■ **Text to read**:

■ ■ ■ ■ ■

SHORT_WIN = 20   # 短期均线窗口 / short-term MA window
LONG_WIN  = 60   # 长期均线窗口 / long-term MA window

ma_short = sma(price, SHORT_WIN)
ma_long  = sma(price, LONG_WIN)

# ── Signal generation  信号生成 ───────────────────────────────────────────────
#
# Signal (信号) = +1 when we should be LONG (持多仓), 0 when out of market (空仓)
#
# Step 1: raw_signal = 1 whenever short MA > long MA (short MA above long MA)
# Step 2: detect crossovers (cross = today's signal ≠ yesterday's signal)
#
# We use a "position" approach — hold the position until it reverses.
# 使用"持仓"方式 — 持有直到信号翻转。

# raw_signal: 1 = short above long (看多区域), 0 = short below long (看空区域)
raw_signal = (ma_short > ma_long).astype(int)

# Align signals: use yesterday's signal to trade today (avoid lookahead bias)
# 用昨天的信号决定今天的仓位，避免"未来数据偷窥" (前视偏差 / lookahead bias)
ma_signal = raw_signal.shift(1).fillna(0)

print("\n[策略A] 双均线信号生成完成")
print(f"  多头持仓天数 (Signal=1): {int(ma_signal.sum())} 天")
print(f"  空仓天数     (Signal=0): {int((ma_signal == 0).sum())} 天")


# =============================================================================
# SECTION 3: Strategy B — RSI Mean Reversion
#            策略 B — RSI 均值回归策略
# -----------------------------------------------------------------------------
# This is a contrarian strategy: buy when the market seems "too weak",
# sell when it seems "too strong".
# 这是一个逆势策略：市场"跌过头"时买入，"涨过头"时卖出。
#
# Logic / 逻辑:
#   RSI drops below oversold level (超卖线, default 30)  →  BUY  signal
#   RSI rises above overbought level (超买线, default 70) →  SELL signal
#
# This exploits mean reversion (均值回归): extreme prices tend to revert.

■ ■ ■ ■ ■

[Spatial data with pictures]
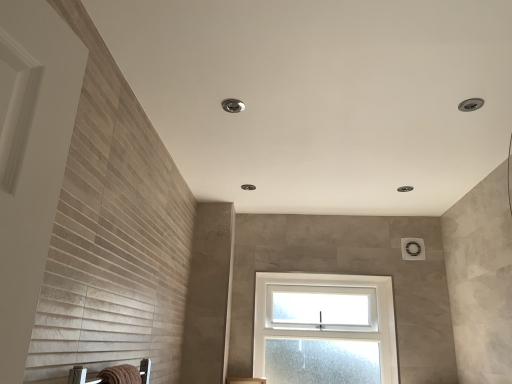
Question: Is brown textured towel at lower left in front of or behind clear glass window at center in the image?

Choices:
 (A) front
 (B) behind

Answer: (A)

Question: From a real-world perspective, is brown textured towel at lower left positioned above or below clear glass window at center?

Choices:
 (A) below
 (B) above

Answer: (A)

Question: Visually, is brown textured towel at lower left positioned to the left or to the right of clear glass window at center?

Choices:
 (A) left
 (B) right

Answer: (A)

Question: From the image's perspective, is clear glass window at center positioned above or below brown textured towel at lower left?

Choices:
 (A) above
 (B) below

Answer: (B)

Question: In terms of width, does clear glass window at center look wider or thinner when compared to brown textured towel at lower left?

Choices:
 (A) wide
 (B) thin

Answer: (A)

Question: Which is correct: clear glass window at center is inside brown textured towel at lower left, or outside of it?

Choices:
 (A) inside
 (B) outside

Answer: (B)

Question: Considering their positions, is clear glass window at center located in front of or behind brown textured towel at lower left?

Choices:
 (A) front
 (B) behind

Answer: (B)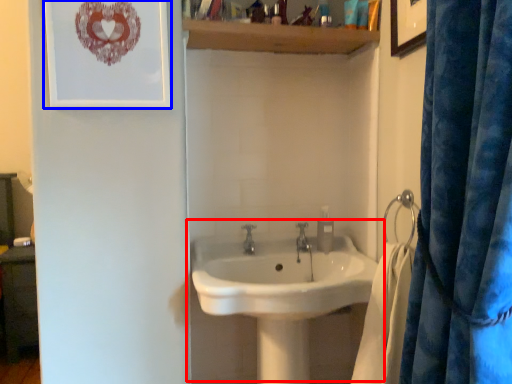
Question: Which point is closer to the camera, sink (highlighted by a red box) or picture frame (highlighted by a blue box)?

Choices:
 (A) sink
 (B) picture frame

Answer: (A)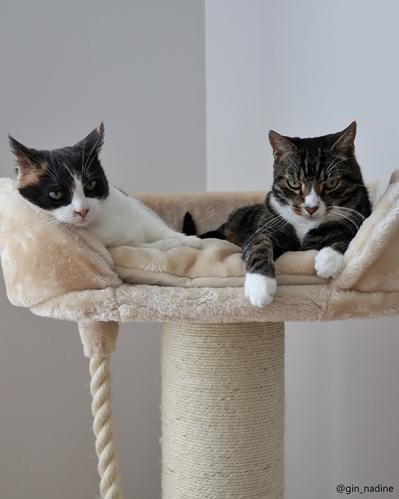
This screenshot has height=499, width=399. What are the coordinates of `cat post` in the screenshot? It's located at (194, 292).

■ ■ ■ ■ ■

■ **Requests**:
(a) Reproduce the part of the strategy code from "# Step 2: detect" up to and including "below long (看空区域)".
(b) List every variable that the strategy code assigns a value to with "=".

■ **Full answers**:
(a)
# Step 2: detect crossovers (cross = today's signal ≠ yesterday's signal)
#
# We use a "position" approach — hold the position until it reverses.
# 使用"持仓"方式 — 持有直到信号翻转。

# raw_signal: 1 = short above long (看多区域), 0 = short below long (看空区域)

(b)
SHORT_WIN
LONG_WIN
ma_short
ma_long
raw_signal
ma_signal